**RAW DATA**.
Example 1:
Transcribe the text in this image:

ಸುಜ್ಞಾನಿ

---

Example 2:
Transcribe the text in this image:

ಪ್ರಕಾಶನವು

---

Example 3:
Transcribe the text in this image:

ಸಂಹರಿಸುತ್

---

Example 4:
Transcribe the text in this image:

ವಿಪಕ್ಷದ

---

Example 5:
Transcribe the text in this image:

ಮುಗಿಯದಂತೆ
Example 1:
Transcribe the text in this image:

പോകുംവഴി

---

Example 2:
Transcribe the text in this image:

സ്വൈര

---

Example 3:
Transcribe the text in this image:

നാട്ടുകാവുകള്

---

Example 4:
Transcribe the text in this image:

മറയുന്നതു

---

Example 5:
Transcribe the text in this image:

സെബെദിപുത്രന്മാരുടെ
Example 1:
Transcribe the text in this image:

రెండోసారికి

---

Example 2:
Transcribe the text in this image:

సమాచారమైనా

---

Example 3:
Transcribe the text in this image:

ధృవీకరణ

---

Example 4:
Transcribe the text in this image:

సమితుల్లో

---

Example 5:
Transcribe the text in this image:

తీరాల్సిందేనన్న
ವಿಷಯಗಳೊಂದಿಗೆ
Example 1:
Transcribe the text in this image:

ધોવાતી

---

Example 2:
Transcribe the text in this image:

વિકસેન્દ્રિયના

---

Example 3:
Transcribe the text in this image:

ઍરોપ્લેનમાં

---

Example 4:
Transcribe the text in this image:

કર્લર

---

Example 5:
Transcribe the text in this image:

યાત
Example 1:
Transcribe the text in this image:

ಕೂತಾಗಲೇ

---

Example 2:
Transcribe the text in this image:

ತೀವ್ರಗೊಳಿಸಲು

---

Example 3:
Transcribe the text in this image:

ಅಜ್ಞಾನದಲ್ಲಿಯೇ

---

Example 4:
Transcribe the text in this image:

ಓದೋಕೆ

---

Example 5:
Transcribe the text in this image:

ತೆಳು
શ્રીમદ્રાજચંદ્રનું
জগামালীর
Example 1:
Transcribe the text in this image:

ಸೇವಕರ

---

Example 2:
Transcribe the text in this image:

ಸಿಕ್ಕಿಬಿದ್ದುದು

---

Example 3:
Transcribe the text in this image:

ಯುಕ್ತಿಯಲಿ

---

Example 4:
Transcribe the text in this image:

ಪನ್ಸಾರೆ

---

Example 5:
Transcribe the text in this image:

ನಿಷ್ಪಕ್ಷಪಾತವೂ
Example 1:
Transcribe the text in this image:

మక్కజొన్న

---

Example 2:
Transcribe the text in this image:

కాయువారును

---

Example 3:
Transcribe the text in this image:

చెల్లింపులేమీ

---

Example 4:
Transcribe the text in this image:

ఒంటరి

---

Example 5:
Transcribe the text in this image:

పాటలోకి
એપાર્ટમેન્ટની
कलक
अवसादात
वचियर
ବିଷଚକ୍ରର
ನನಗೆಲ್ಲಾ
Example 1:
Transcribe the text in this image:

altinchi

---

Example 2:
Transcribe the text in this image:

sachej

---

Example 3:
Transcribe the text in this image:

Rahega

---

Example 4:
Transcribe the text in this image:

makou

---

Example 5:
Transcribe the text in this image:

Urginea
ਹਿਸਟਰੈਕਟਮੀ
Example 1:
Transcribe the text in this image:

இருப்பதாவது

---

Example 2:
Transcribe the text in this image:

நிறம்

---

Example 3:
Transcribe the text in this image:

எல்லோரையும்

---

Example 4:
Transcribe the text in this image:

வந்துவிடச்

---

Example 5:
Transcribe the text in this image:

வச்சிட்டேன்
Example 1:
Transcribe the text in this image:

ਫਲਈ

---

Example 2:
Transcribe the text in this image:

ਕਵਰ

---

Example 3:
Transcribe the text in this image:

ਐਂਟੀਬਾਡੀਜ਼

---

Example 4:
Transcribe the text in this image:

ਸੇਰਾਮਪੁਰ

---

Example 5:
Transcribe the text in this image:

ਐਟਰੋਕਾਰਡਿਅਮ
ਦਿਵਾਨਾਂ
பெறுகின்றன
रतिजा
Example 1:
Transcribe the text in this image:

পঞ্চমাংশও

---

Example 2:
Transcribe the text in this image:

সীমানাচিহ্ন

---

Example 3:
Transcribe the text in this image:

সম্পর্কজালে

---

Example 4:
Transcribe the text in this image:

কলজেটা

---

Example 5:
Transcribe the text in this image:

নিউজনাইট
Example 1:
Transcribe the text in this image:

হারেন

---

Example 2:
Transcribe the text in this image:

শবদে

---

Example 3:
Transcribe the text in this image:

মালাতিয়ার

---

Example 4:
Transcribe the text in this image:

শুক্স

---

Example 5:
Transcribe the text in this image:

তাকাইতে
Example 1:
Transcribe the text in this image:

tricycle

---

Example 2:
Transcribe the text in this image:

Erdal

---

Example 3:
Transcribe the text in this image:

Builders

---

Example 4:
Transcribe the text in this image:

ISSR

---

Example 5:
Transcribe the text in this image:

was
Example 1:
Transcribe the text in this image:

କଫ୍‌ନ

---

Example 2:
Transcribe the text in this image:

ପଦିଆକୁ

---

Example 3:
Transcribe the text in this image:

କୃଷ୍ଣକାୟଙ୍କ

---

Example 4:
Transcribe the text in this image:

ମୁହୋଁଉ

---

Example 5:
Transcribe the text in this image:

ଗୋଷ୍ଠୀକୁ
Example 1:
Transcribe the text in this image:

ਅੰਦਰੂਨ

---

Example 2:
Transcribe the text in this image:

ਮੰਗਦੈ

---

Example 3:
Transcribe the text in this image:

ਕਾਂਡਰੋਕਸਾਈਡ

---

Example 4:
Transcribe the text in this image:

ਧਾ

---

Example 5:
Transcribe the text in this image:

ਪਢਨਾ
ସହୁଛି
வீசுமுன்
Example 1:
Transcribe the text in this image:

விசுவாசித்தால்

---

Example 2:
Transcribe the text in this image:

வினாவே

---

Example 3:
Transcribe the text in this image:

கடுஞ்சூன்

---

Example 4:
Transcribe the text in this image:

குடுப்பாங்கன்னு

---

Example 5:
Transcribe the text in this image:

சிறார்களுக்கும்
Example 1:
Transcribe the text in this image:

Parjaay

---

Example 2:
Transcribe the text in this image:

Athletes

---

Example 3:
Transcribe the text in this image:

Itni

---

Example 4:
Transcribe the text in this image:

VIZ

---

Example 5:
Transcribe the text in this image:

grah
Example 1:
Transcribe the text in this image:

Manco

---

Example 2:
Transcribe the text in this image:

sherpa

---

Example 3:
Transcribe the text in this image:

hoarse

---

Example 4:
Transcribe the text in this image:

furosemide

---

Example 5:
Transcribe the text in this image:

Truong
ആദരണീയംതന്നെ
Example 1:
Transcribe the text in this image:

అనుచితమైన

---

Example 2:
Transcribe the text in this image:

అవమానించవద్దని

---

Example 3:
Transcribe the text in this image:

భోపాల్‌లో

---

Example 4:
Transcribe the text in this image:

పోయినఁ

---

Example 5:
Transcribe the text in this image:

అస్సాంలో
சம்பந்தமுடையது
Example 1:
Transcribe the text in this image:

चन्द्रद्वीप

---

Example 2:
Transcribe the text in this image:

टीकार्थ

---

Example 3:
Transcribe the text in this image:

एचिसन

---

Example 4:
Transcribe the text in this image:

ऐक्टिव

**WORK REQUIRED**. Print the listing above in full, exactly as it is.

**FINAL ANSWER**.
Example 1:
Transcribe the text in this image:

ಸುಜ್ಞಾನಿ

---

Example 2:
Transcribe the text in this image:

ಪ್ರಕಾಶನವು

---

Example 3:
Transcribe the text in this image:

ಸಂಹರಿಸುತ್

---

Example 4:
Transcribe the text in this image:

ವಿಪಕ್ಷದ

---

Example 5:
Transcribe the text in this image:

ಮುಗಿಯದಂತೆ
Example 1:
Transcribe the text in this image:

പോകുംവഴി

---

Example 2:
Transcribe the text in this image:

സ്വൈര

---

Example 3:
Transcribe the text in this image:

നാട്ടുകാവുകള്

---

Example 4:
Transcribe the text in this image:

മറയുന്നതു

---

Example 5:
Transcribe the text in this image:

സെബെദിപുത്രന്മാരുടെ
Example 1:
Transcribe the text in this image:

రెండోసారికి

---

Example 2:
Transcribe the text in this image:

సమాచారమైనా

---

Example 3:
Transcribe the text in this image:

ధృవీకరణ

---

Example 4:
Transcribe the text in this image:

సమితుల్లో

---

Example 5:
Transcribe the text in this image:

తీరాల్సిందేనన్న
ವಿಷಯಗಳೊಂದಿಗೆ
Example 1:
Transcribe the text in this image:

ધોવાતી

---

Example 2:
Transcribe the text in this image:

વિકસેન્દ્રિયના

---

Example 3:
Transcribe the text in this image:

ઍરોપ્લેનમાં

---

Example 4:
Transcribe the text in this image:

કર્લર

---

Example 5:
Transcribe the text in this image:

યાત
Example 1:
Transcribe the text in this image:

ಕೂತಾಗಲೇ

---

Example 2:
Transcribe the text in this image:

ತೀವ್ರಗೊಳಿಸಲು

---

Example 3:
Transcribe the text in this image:

ಅಜ್ಞಾನದಲ್ಲಿಯೇ

---

Example 4:
Transcribe the text in this image:

ಓದೋಕೆ

---

Example 5:
Transcribe the text in this image:

ತೆಳು
શ્રીમદ્રાજચંદ્રનું
জগামালীর
Example 1:
Transcribe the text in this image:

ಸೇವಕರ

---

Example 2:
Transcribe the text in this image:

ಸಿಕ್ಕಿಬಿದ್ದುದು

---

Example 3:
Transcribe the text in this image:

ಯುಕ್ತಿಯಲಿ

---

Example 4:
Transcribe the text in this image:

ಪನ್ಸಾರೆ

---

Example 5:
Transcribe the text in this image:

ನಿಷ್ಪಕ್ಷಪಾತವೂ
Example 1:
Transcribe the text in this image:

మక్కజొన్న

---

Example 2:
Transcribe the text in this image:

కాయువారును

---

Example 3:
Transcribe the text in this image:

చెల్లింపులేమీ

---

Example 4:
Transcribe the text in this image:

ఒంటరి

---

Example 5:
Transcribe the text in this image:

పాటలోకి
એપાર્ટમેન્ટની
कलक
अवसादात
वचियर
ବିଷଚକ୍ରର
ನನಗೆಲ್ಲಾ
Example 1:
Transcribe the text in this image:

altinchi

---

Example 2:
Transcribe the text in this image:

sachej

---

Example 3:
Transcribe the text in this image:

Rahega

---

Example 4:
Transcribe the text in this image:

makou

---

Example 5:
Transcribe the text in this image:

Urginea
ਹਿਸਟਰੈਕਟਮੀ
Example 1:
Transcribe the text in this image:

இருப்பதாவது

---

Example 2:
Transcribe the text in this image:

நிறம்

---

Example 3:
Transcribe the text in this image:

எல்லோரையும்

---

Example 4:
Transcribe the text in this image:

வந்துவிடச்

---

Example 5:
Transcribe the text in this image:

வச்சிட்டேன்
Example 1:
Transcribe the text in this image:

ਫਲਈ

---

Example 2:
Transcribe the text in this image:

ਕਵਰ

---

Example 3:
Transcribe the text in this image:

ਐਂਟੀਬਾਡੀਜ਼

---

Example 4:
Transcribe the text in this image:

ਸੇਰਾਮਪੁਰ

---

Example 5:
Transcribe the text in this image:

ਐਟਰੋਕਾਰਡਿਅਮ
ਦਿਵਾਨਾਂ
பெறுகின்றன
रतिजा
Example 1:
Transcribe the text in this image:

পঞ্চমাংশও

---

Example 2:
Transcribe the text in this image:

সীমানাচিহ্ন

---

Example 3:
Transcribe the text in this image:

সম্পর্কজালে

---

Example 4:
Transcribe the text in this image:

কলজেটা

---

Example 5:
Transcribe the text in this image:

নিউজনাইট
Example 1:
Transcribe the text in this image:

হারেন

---

Example 2:
Transcribe the text in this image:

শবদে

---

Example 3:
Transcribe the text in this image:

মালাতিয়ার

---

Example 4:
Transcribe the text in this image:

শুক্স

---

Example 5:
Transcribe the text in this image:

তাকাইতে
Example 1:
Transcribe the text in this image:

tricycle

---

Example 2:
Transcribe the text in this image:

Erdal

---

Example 3:
Transcribe the text in this image:

Builders

---

Example 4:
Transcribe the text in this image:

ISSR

---

Example 5:
Transcribe the text in this image:

was
Example 1:
Transcribe the text in this image:

କଫ୍‌ନ

---

Example 2:
Transcribe the text in this image:

ପଦିଆକୁ

---

Example 3:
Transcribe the text in this image:

କୃଷ୍ଣକାୟଙ୍କ

---

Example 4:
Transcribe the text in this image:

ମୁହୋଁଉ

---

Example 5:
Transcribe the text in this image:

ଗୋଷ୍ଠୀକୁ
Example 1:
Transcribe the text in this image:

ਅੰਦਰੂਨ

---

Example 2:
Transcribe the text in this image:

ਮੰਗਦੈ

---

Example 3:
Transcribe the text in this image:

ਕਾਂਡਰੋਕਸਾਈਡ

---

Example 4:
Transcribe the text in this image:

ਧਾ

---

Example 5:
Transcribe the text in this image:

ਪਢਨਾ
ସହୁଛି
வீசுமுன்
Example 1:
Transcribe the text in this image:

விசுவாசித்தால்

---

Example 2:
Transcribe the text in this image:

வினாவே

---

Example 3:
Transcribe the text in this image:

கடுஞ்சூன்

---

Example 4:
Transcribe the text in this image:

குடுப்பாங்கன்னு

---

Example 5:
Transcribe the text in this image:

சிறார்களுக்கும்
Example 1:
Transcribe the text in this image:

Parjaay

---

Example 2:
Transcribe the text in this image:

Athletes

---

Example 3:
Transcribe the text in this image:

Itni

---

Example 4:
Transcribe the text in this image:

VIZ

---

Example 5:
Transcribe the text in this image:

grah
Example 1:
Transcribe the text in this image:

Manco

---

Example 2:
Transcribe the text in this image:

sherpa

---

Example 3:
Transcribe the text in this image:

hoarse

---

Example 4:
Transcribe the text in this image:

furosemide

---

Example 5:
Transcribe the text in this image:

Truong
ആദരണീയംതന്നെ
Example 1:
Transcribe the text in this image:

అనుచితమైన

---

Example 2:
Transcribe the text in this image:

అవమానించవద్దని

---

Example 3:
Transcribe the text in this image:

భోపాల్‌లో

---

Example 4:
Transcribe the text in this image:

పోయినఁ

---

Example 5:
Transcribe the text in this image:

అస్సాంలో
சம்பந்தமுடையது
Example 1:
Transcribe the text in this image:

चन्द्रद्वीप

---

Example 2:
Transcribe the text in this image:

टीकार्थ

---

Example 3:
Transcribe the text in this image:

एचिसन

---

Example 4:
Transcribe the text in this image:

ऐक्टिव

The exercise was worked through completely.